# Texte d'étude:
★ ★ ★ ★ ★
Des limites du vrai et du faux
En 2003, Wolfgang Becker nous avait offert une véritable pépite, Good bye Lenin ! Depuis plus rien ou en tout cas pas grand-chose. Heureux de retrouver ces 113 minutes de comédie amère, mais fort attristé à idée que c’est ici le dernier film de ce réalisateur mort en 2024 à l’âge de 70 ans. Micha Hartung, propriétaire d'un vidéoclub berlinois au bord de la faillite, voit sa vie basculer à l'occasion du 30ème anniversaire de la chute du mur de Berlin un journaliste le présente comme le cerveau d'une évasion massive historique de la RDA. Devenu un héros malgré lui, il se retrouve pris dans un engrenage de semi-vérités et de mensonges éhontés. Le thème de l’imposteur malgré lui a souvent été exploité au cinéma et on ne peut s’empêcher de penser ici à Eleanor the Great ou à Marco l’énigme d’une vie et L'Homme qui tu Liberty Valance. Sans atteindre l’intensité et la qualité de ces trois films, on passe un bon moment dans ce tourbillon où les limites du vrai et du faux se brouillent constamment. Malin !
★ ★ ★ ★ ★
# Données fournies:
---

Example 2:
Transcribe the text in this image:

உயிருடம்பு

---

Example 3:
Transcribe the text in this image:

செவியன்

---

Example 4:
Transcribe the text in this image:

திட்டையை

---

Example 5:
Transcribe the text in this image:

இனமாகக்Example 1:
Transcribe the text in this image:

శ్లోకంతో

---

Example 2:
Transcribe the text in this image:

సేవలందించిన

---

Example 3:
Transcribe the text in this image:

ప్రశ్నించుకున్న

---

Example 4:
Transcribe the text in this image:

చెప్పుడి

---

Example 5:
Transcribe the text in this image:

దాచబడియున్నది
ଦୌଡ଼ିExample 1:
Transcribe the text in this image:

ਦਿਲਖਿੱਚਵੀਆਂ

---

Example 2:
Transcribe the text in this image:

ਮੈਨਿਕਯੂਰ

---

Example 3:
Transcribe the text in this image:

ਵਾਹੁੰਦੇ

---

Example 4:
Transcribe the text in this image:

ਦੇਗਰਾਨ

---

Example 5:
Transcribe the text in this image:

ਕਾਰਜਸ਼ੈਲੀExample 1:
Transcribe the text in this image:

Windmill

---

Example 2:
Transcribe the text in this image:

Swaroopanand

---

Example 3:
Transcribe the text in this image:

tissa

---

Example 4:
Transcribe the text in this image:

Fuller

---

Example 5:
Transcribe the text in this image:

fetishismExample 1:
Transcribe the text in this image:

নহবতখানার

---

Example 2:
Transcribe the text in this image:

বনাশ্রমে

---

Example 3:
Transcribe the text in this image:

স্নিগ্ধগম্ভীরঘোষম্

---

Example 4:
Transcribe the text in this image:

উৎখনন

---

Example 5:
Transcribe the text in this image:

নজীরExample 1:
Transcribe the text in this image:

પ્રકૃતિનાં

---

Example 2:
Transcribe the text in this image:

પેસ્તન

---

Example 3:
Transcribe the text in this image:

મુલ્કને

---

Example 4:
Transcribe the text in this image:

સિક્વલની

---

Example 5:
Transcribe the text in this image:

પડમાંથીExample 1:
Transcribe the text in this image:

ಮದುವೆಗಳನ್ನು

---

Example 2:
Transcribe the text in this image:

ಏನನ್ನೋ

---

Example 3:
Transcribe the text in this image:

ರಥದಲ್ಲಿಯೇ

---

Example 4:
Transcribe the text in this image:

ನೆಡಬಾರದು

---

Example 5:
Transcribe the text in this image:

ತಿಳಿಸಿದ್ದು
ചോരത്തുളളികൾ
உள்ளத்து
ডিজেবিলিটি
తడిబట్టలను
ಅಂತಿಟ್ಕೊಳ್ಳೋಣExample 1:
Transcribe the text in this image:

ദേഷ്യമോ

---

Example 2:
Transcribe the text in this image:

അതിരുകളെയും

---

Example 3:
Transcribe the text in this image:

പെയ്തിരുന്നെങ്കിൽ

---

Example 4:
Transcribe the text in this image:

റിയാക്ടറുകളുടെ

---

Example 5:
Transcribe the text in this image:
★ ★ ★ ★ ★
# Travail demandé:
1. Relevez dans le texte d'étude toutes les données écrites en chiffres, en indiquant pour chacune ce qu'elle désigne.
2. Reformulez sous forme de liste le paragraphe du texte d'étude qui commence par « En 2003, Wolfgang Becker ». Conservez-en les faits principaux.

# Résultats:
1.
- 2003 : année de sortie de Good bye Lenin !, réalisé par Wolfgang Becker
- 113 minutes : durée du film
- 2024 : année de la mort du réalisateur
- 70 ans : âge du réalisateur à sa mort
- 30ème anniversaire : celui de la chute du mur de Berlin, occasion à laquelle la vie de Micha Hartung bascule

2.
- Wolfgang Becker, auteur de Good bye Lenin ! en 2003, n'a presque plus rien réalisé depuis.
- Ce film de 113 minutes, une comédie amère, est son dernier : il est mort en 2024 à 70 ans.
- Micha Hartung possède un vidéoclub berlinois au bord de la faillite.
- Au 30ème anniversaire de la chute du mur de Berlin, un journaliste le présente comme le cerveau d'une évasion massive historique de la RDA.
- Devenu héros malgré lui, il se retrouve pris dans un engrenage de semi-vérités et de mensonges éhontés.
- Le thème de l'imposteur malgré lui rappelle trois autres films, plus intenses et de meilleure qualité.
- Le film offre néanmoins un bon moment, où les limites du vrai et du faux se brouillent constamment.